#### YOUR ASSIGNMENT:
Copy the IT operations text below word for word, from "At the operational" to "system in miniature.".

#### SOURCE EXTRACT:

____________

In functional terms delivering a through-life operation requires a thorough understanding of the business and an intimate working knowledge of the design, build and technology used in the IT systems that underpin the business. A close working relationship with core staff up to and including board level is essential; extending down to key suppliers of hosting and communication services. Continued delivery of power, web and other communications together with specialist technical 2nd or 3rd line support are fundamental; it all sounds obvious, but is often not the case.
At the operational level and depending on the size of the operation the ‘Live System' should be considered operational, fully documented and locked. A separate “Test and Reference” rig should be available alongside the Live System. This is for testing and development to enable a complete ‘roll back' to the last known good point if unforeseen conditions occur. I cannot stress the importance of this too strongly. The size of the test rig can vary provided it is an exact replica of ‘Live' in every respect, it can ‘scale,' and its hardware, software, database and any other key components replicate the ‘Live' system in miniature.
Software is the functional brain of any modern technology and some of it is constantly being tweaked and improved to meet market demand or business opportunity: that is what it is meant to do. From a purely Operational perspective a good CIO will have to ask the awkward question, “where have all of the component parts of this software come from?” Developing software produced at a price, at speed under commercial pressure leads to shortcuts with various components and routines being downloaded from the web…..all of which contain a backdoor somewhere. My message to operational managers is, be careful! Even internationally reputable suppliers are discovering ‘malign' pieces of software buried in their own O/S the cyber-implications of which are only now becoming apparent.
Any development work, upgrades, patching or suppliers' fixes for vulnerabilities (having been carefully considered and authorised after all the implications are considered) should only be installed and thoroughly tested away from the Live System on the test and reference rig. Only when given a clean bill of health on the test rig should ‘upgrades' be moved to the Live System. Not doing this is, in functional terms, frankly, playing Russian roulette with your business system.
To manage the operational system in all its varying processes and procedures will require an operational focus. This may be a Network or Systems Operations Centre (NOC or SOC) with qualified and empowered staff and a capable manager on shift. Details always depend on budget, scale and size of the operation but with careful planning can be downsized. Most importantly they require up-to-date ‘as built' documentation and configuration of the complete system and all of its components, O/S, application software and Database(s) with on call specialists.

____________

#### COLLECTED DATA:
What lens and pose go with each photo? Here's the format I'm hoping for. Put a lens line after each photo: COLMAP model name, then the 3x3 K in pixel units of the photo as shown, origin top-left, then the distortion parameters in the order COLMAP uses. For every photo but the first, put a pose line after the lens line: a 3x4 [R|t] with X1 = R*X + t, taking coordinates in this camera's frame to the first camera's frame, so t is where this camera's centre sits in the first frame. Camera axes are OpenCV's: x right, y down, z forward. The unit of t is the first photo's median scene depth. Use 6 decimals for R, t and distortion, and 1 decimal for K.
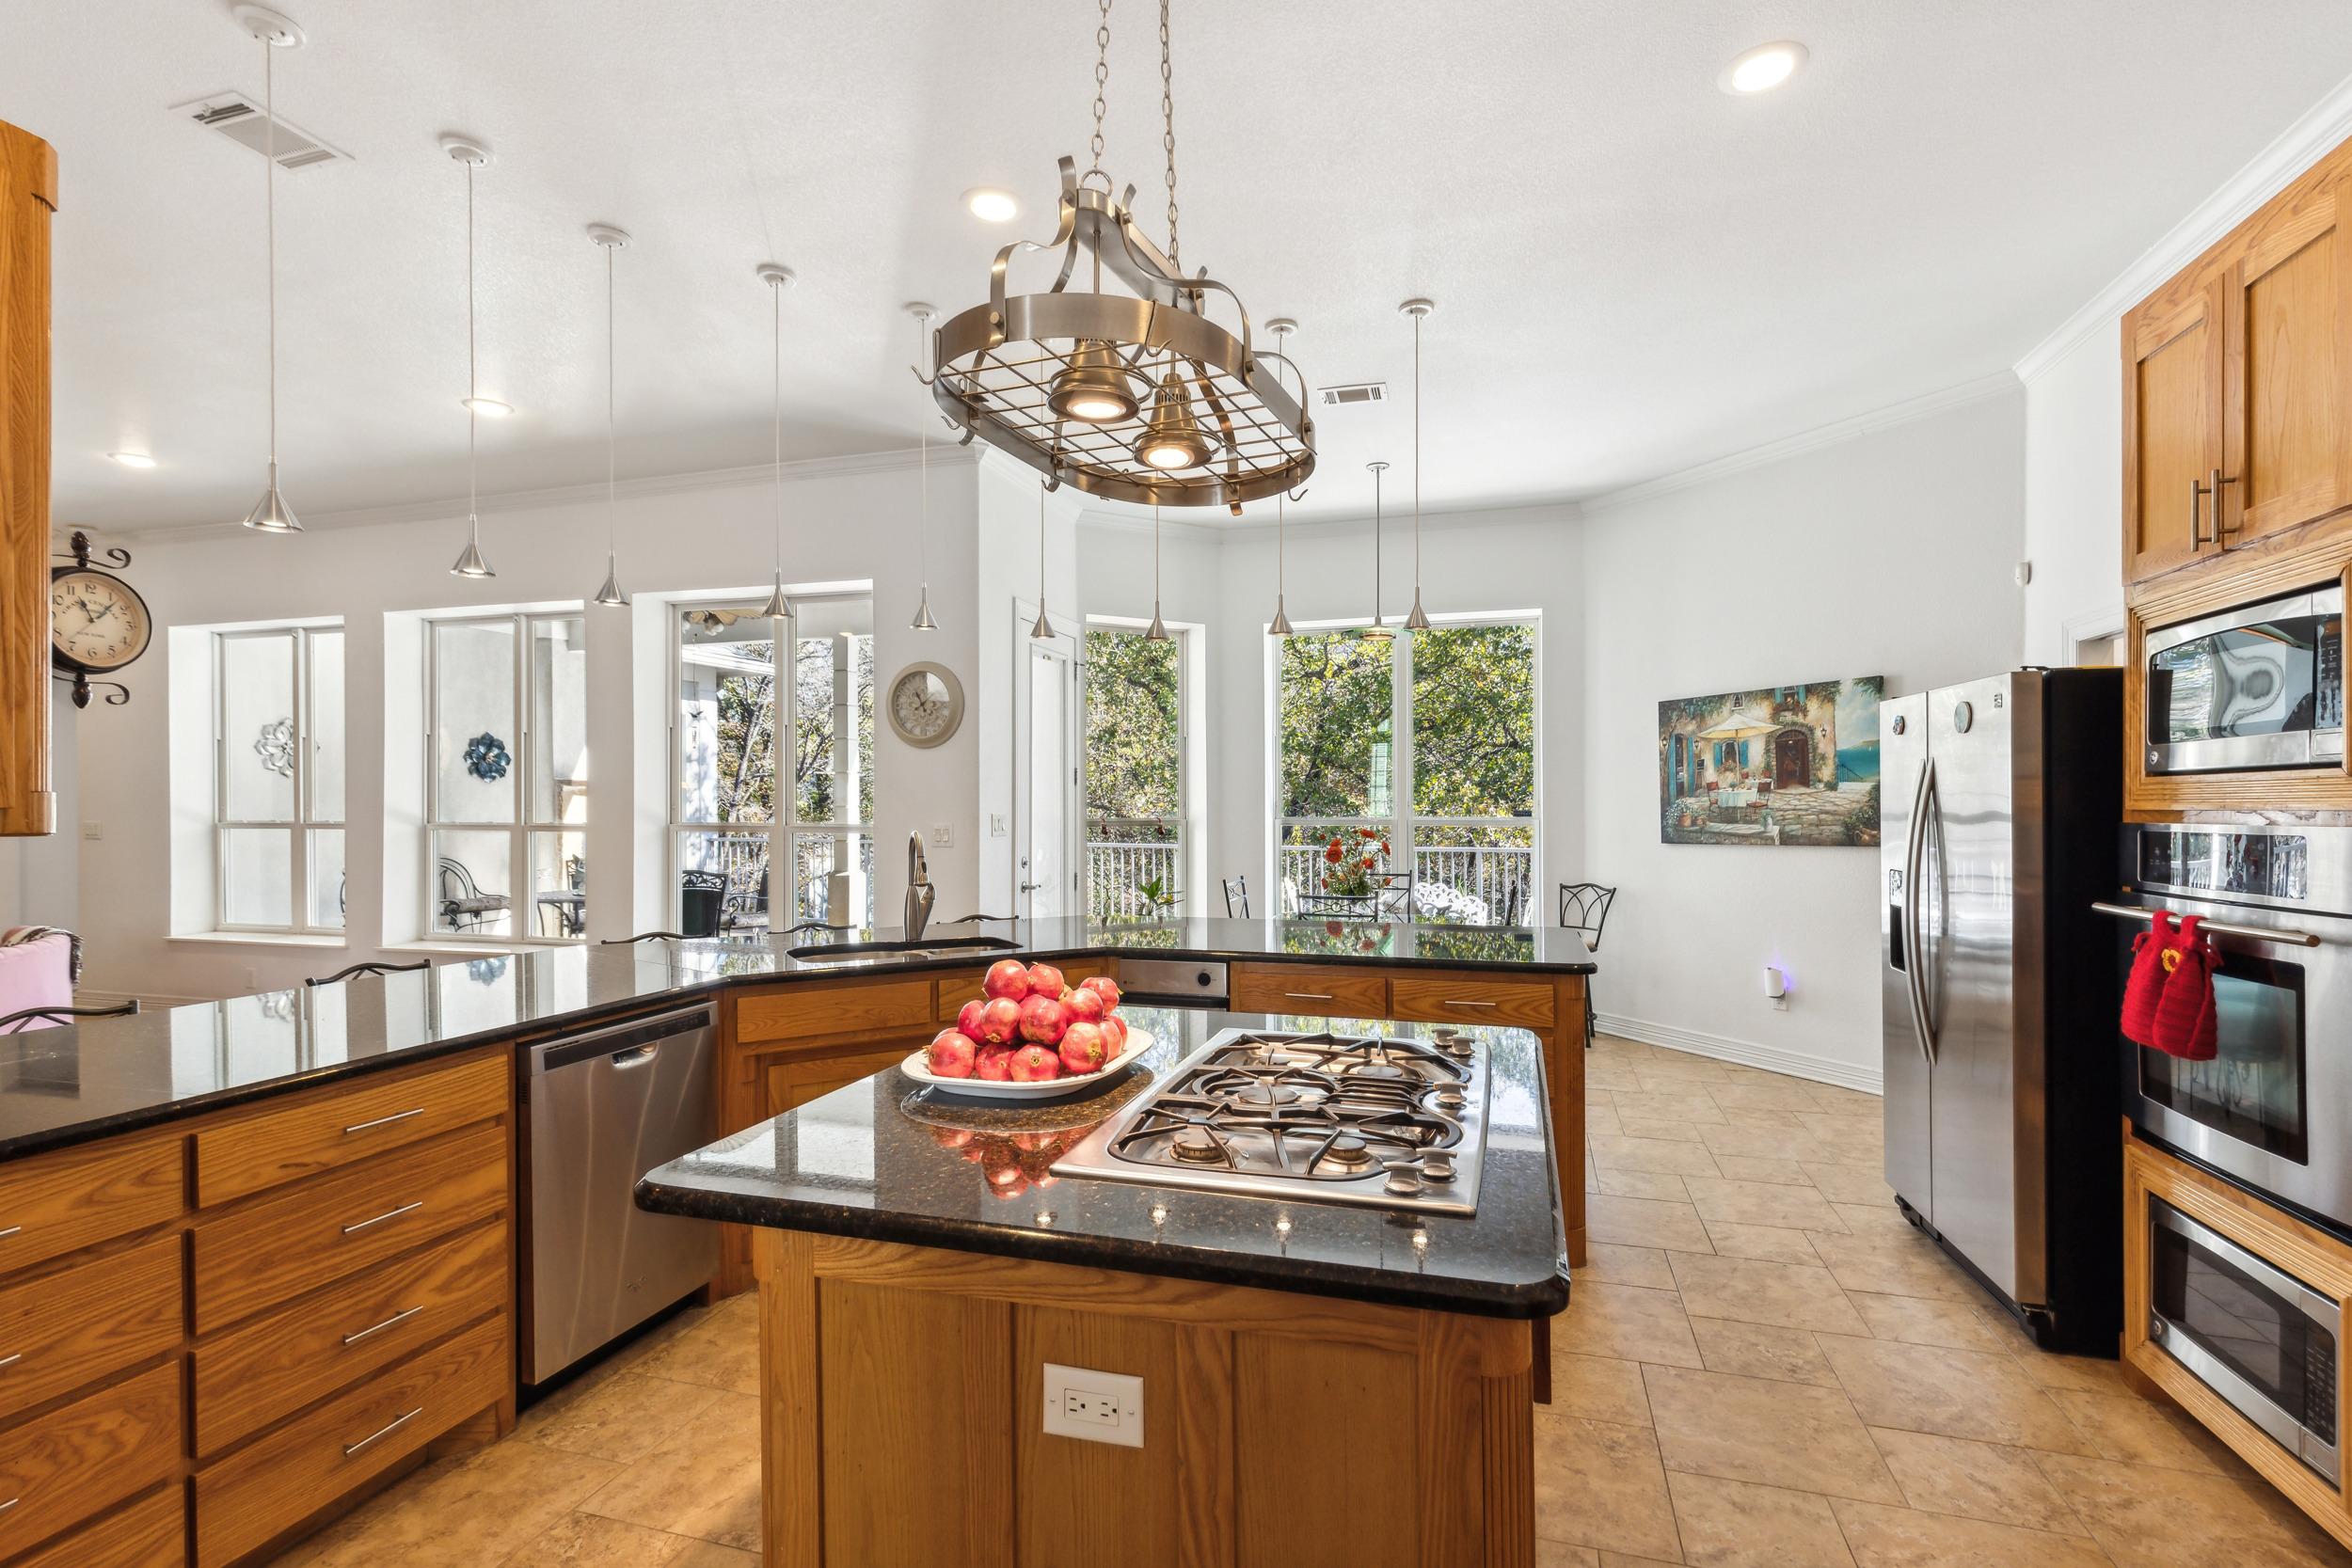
lens RADIAL K [[1101.2, 0, 1188.2], [0, 1101.2, 792.3], [0, 0, 1]] dist [0.018388, -0.000090]
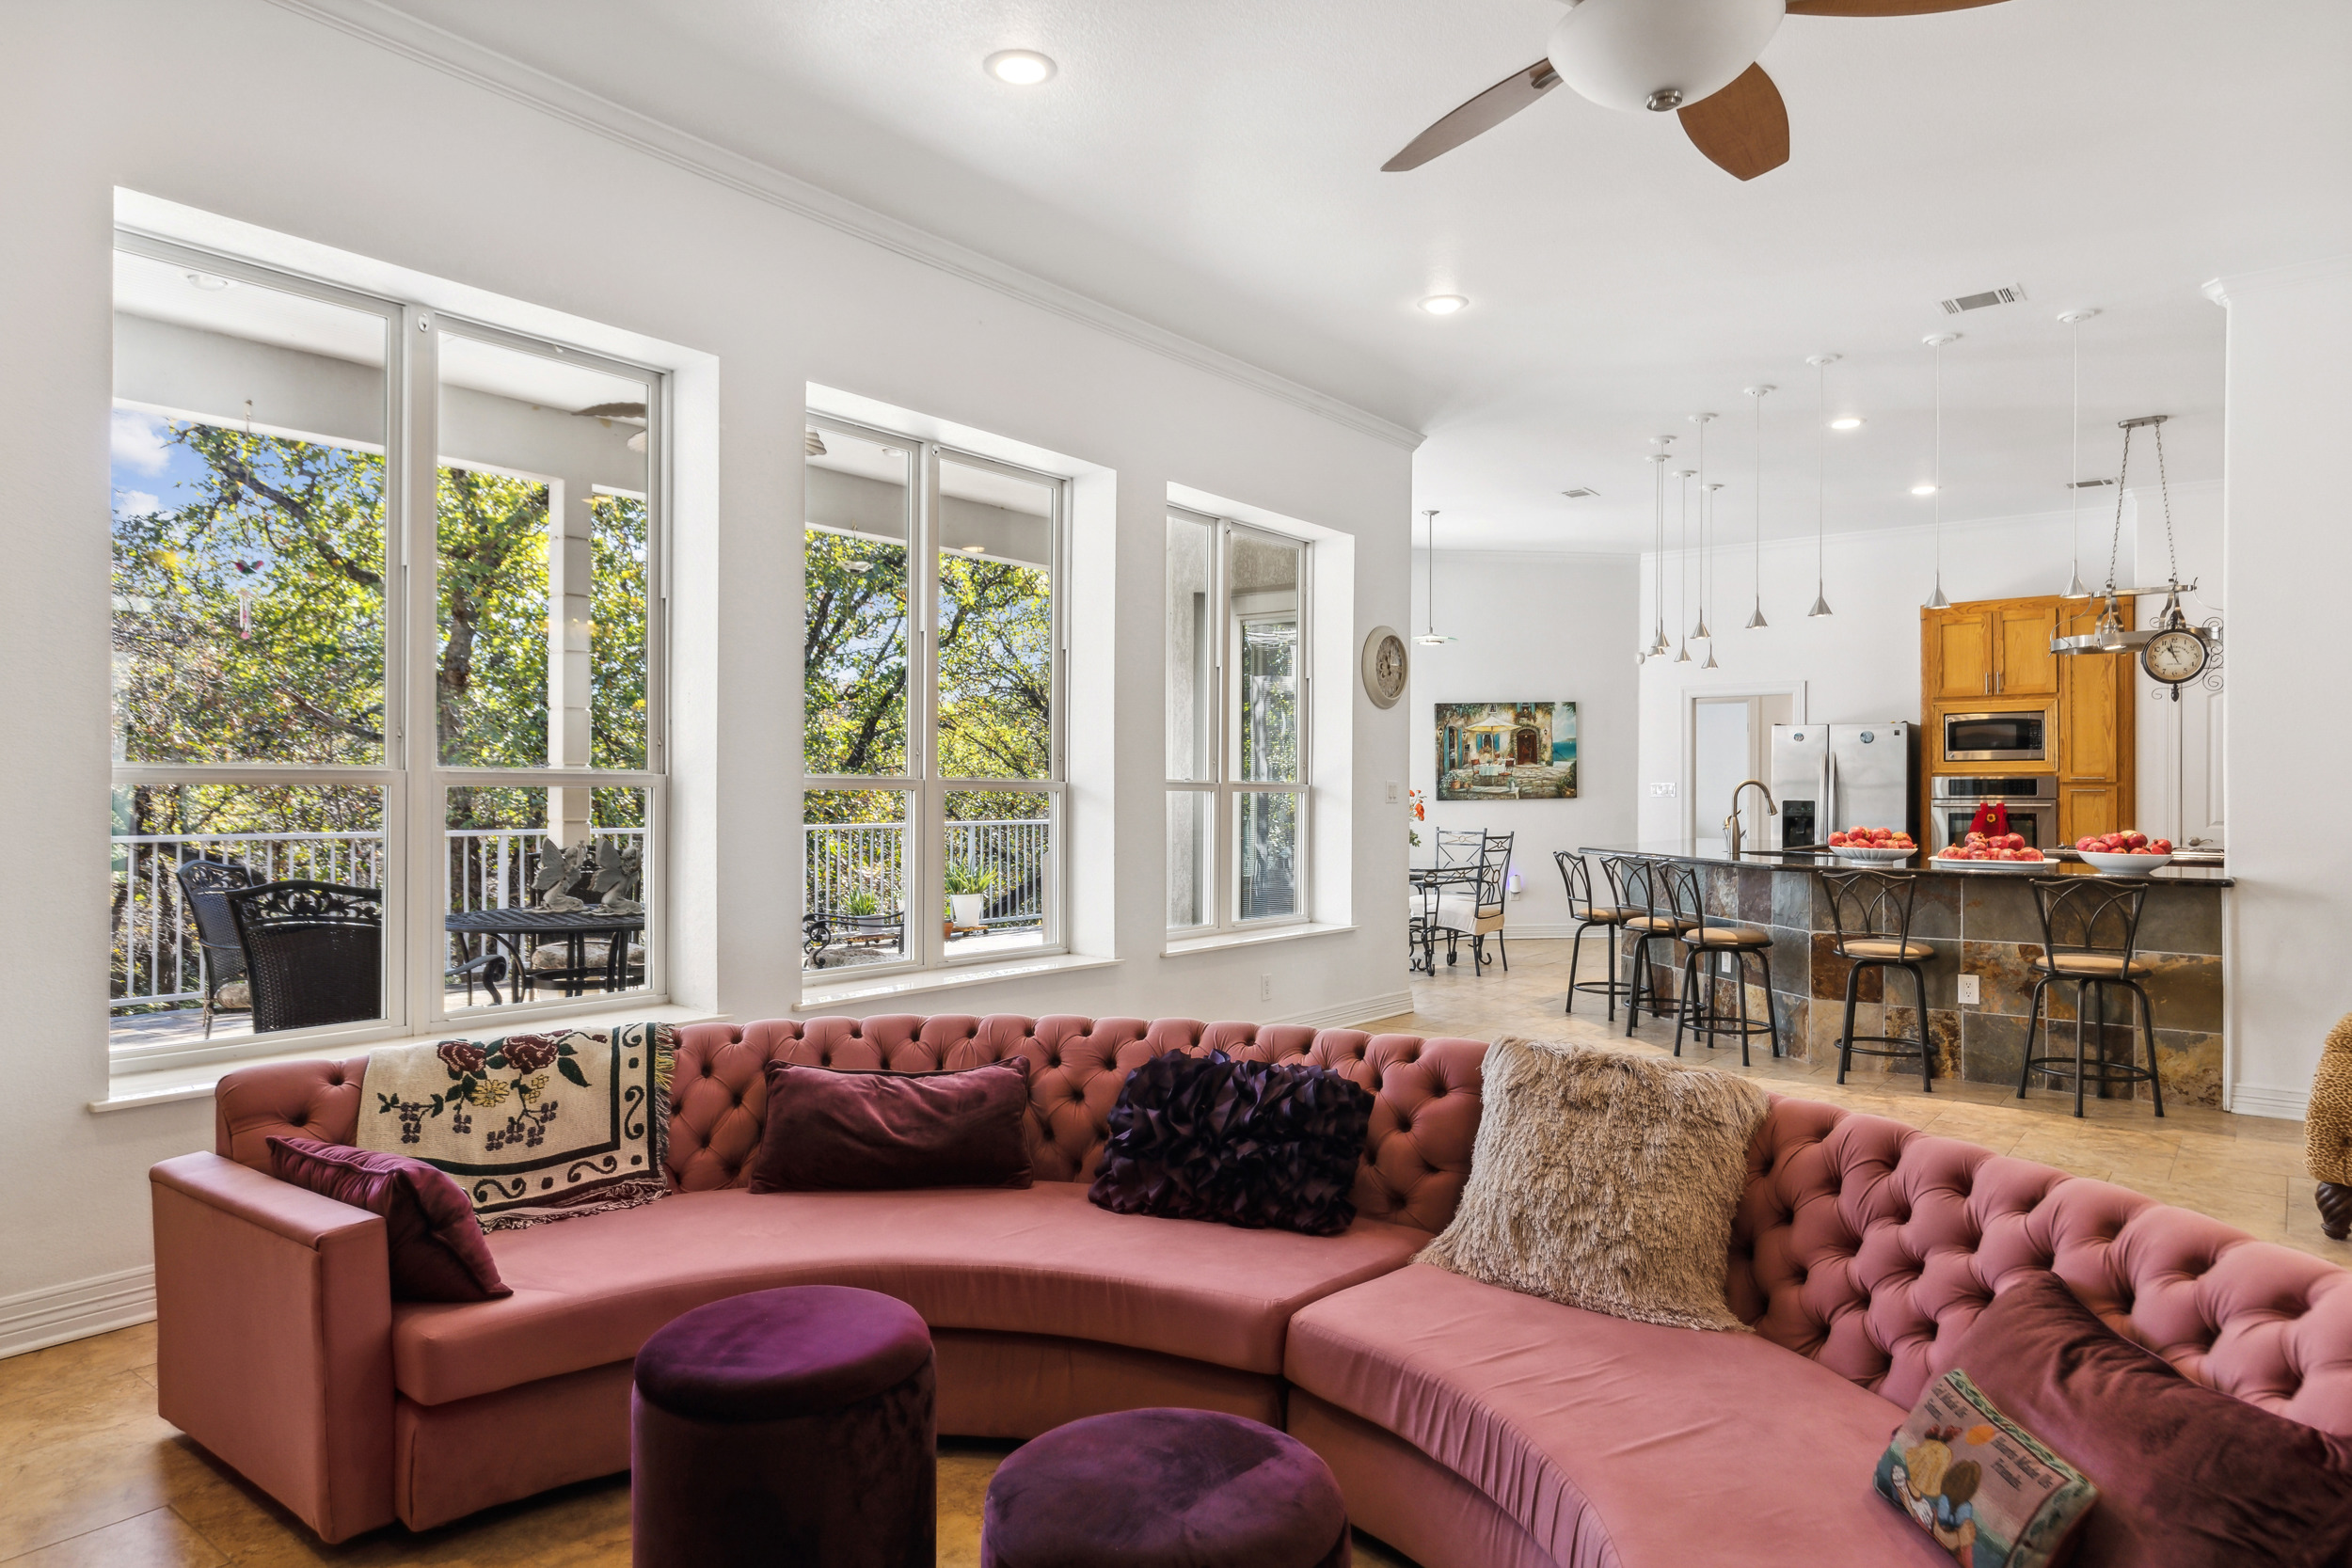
lens RADIAL K [[1417.2, 0, 1176.0], [0, 1417.2, 784.0], [0, 0, 1]] dist [-0.002142, -0.000452]
pose [[0.362270, 0.007697, 0.932041, -1.563199], [-0.008460, 0.999952, -0.004969, 0.039336], [-0.932035, -0.006085, 0.362318, 0.699145]]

____________

#### RESULT BELOW:
At the operational level and depending on the size of the operation the ‘Live System' should be considered operational, fully documented and locked. A separate “Test and Reference” rig should be available alongside the Live System. This is for testing and development to enable a complete ‘roll back' to the last known good point if unforeseen conditions occur. I cannot stress the importance of this too strongly. The size of the test rig can vary provided it is an exact replica of ‘Live' in every respect, it can ‘scale,' and its hardware, software, database and any other key components replicate the ‘Live' system in miniature.